> _Collected data_:
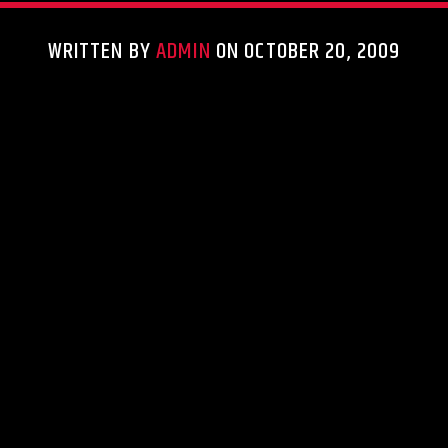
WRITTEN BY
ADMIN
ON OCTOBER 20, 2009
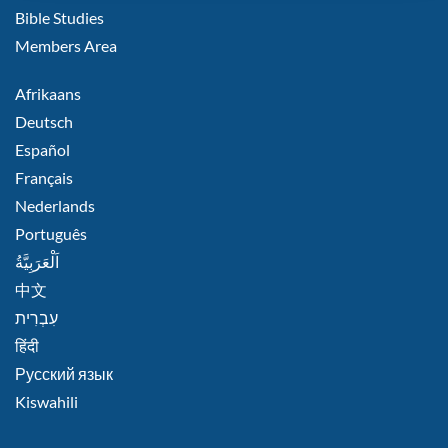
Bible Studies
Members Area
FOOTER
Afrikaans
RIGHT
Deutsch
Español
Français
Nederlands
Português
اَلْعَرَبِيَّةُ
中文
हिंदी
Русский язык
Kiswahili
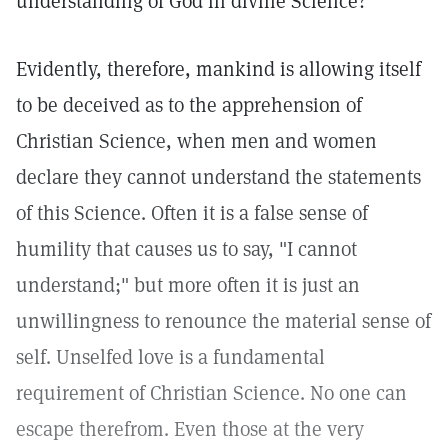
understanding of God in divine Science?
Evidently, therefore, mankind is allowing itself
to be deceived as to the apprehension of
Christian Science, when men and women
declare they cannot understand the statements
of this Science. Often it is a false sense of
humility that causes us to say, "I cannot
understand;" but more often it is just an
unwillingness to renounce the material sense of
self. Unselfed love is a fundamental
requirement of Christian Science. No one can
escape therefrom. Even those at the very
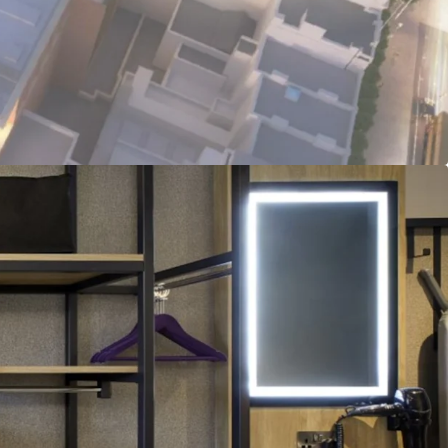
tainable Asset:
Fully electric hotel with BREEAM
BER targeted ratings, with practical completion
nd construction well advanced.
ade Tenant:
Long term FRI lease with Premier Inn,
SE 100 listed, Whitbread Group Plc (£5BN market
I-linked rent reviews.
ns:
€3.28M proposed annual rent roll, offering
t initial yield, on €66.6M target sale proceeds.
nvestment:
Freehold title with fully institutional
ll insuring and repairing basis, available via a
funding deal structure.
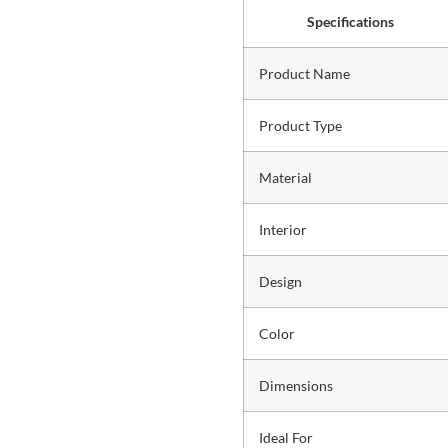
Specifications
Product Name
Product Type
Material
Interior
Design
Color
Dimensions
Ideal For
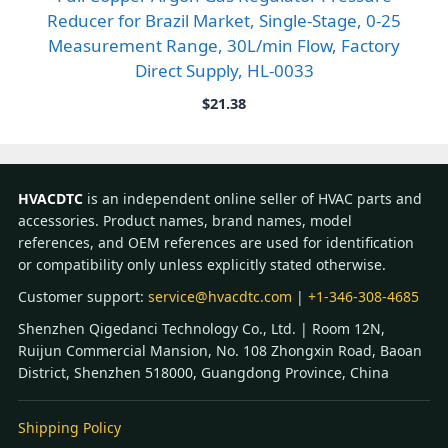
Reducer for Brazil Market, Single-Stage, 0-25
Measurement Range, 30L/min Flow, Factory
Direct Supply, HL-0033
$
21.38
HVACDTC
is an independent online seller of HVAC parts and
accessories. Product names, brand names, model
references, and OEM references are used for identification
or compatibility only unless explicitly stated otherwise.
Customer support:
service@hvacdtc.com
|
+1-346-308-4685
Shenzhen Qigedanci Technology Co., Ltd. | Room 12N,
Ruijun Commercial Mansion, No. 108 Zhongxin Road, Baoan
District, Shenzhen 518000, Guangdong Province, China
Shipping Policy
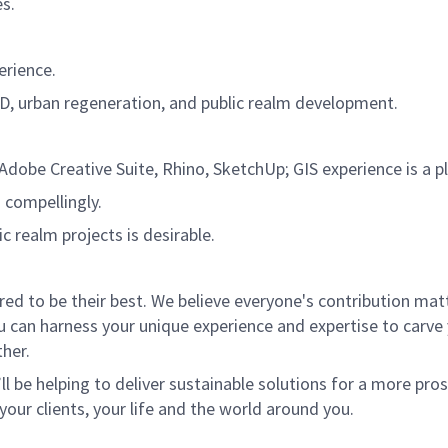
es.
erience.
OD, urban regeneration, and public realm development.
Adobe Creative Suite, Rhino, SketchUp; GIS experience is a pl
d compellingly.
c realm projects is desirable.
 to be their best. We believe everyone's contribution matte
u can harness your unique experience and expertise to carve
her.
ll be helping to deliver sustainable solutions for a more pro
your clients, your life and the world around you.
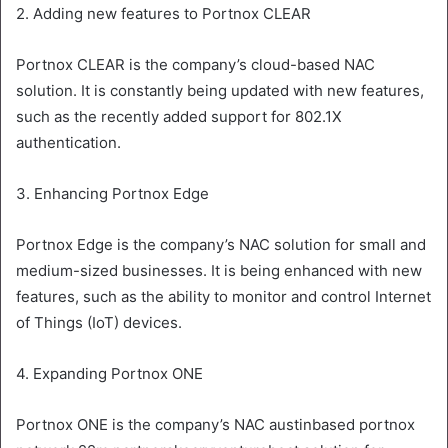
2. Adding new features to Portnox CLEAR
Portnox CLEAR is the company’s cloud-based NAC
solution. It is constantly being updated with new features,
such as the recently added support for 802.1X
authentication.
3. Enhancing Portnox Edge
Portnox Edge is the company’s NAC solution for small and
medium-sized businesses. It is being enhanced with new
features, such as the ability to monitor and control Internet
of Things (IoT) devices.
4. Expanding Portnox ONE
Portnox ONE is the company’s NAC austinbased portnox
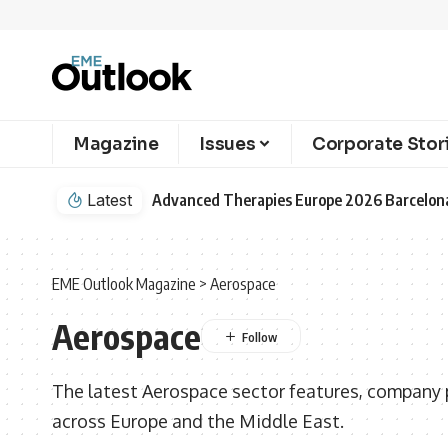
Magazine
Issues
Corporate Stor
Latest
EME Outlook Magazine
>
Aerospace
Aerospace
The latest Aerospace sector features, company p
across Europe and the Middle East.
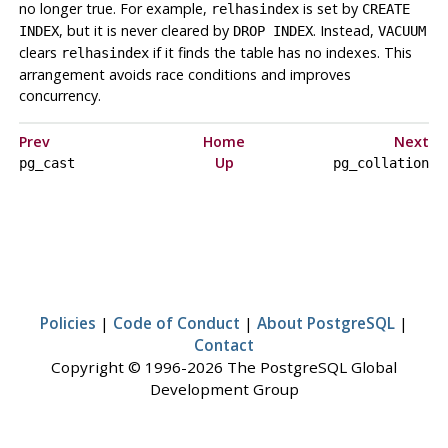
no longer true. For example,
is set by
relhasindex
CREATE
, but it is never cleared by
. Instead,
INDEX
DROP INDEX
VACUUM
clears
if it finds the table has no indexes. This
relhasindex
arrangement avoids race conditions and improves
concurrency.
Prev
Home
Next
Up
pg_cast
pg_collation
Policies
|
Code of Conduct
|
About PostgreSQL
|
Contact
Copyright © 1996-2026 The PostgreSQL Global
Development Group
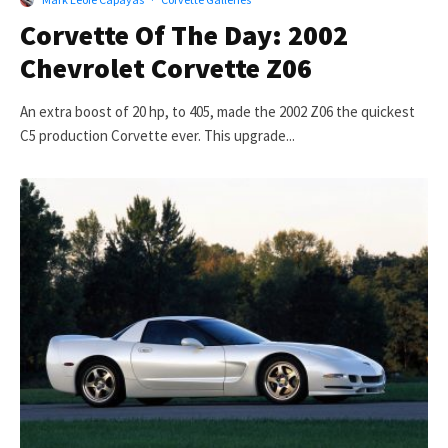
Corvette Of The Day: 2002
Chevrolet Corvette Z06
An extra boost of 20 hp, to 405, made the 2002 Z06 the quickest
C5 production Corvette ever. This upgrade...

* * *

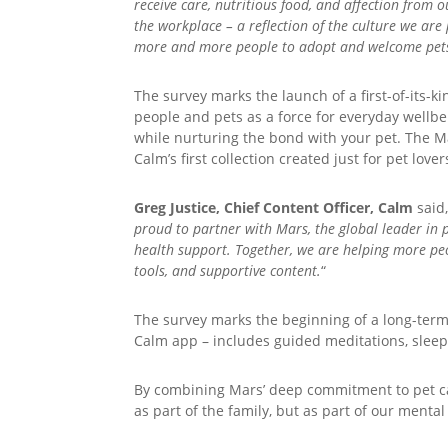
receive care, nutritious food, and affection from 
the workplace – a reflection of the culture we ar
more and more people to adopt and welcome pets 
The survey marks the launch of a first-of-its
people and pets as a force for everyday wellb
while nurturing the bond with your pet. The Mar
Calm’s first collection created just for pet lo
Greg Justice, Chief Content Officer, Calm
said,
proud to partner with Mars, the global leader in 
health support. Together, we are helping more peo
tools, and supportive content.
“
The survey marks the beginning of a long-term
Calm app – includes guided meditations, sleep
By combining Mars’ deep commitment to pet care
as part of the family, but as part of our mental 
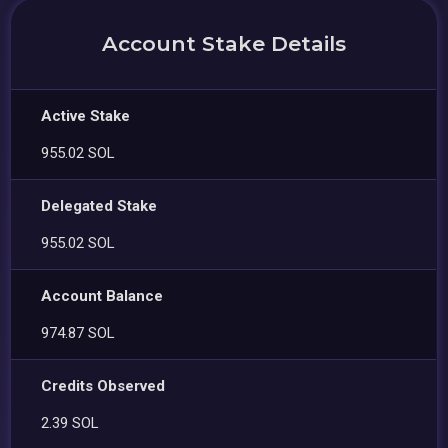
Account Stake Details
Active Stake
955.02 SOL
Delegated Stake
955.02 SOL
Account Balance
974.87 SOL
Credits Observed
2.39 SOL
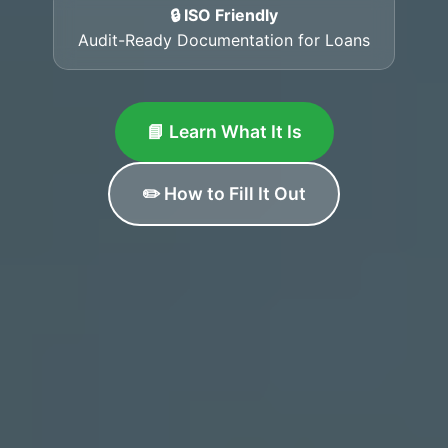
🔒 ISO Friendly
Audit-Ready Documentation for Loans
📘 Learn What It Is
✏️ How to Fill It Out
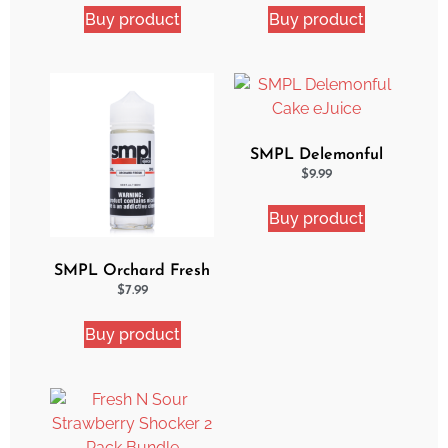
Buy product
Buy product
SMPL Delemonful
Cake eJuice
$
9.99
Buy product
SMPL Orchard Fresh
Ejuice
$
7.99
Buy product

> _Task to carry out_:
Where the word "Corvette" appears in a line of the entries, copy that line.

> _Response box_:
Corvette Of The Day: 2002
Chevrolet Corvette Z06
C5 production Corvette ever. This upgrade...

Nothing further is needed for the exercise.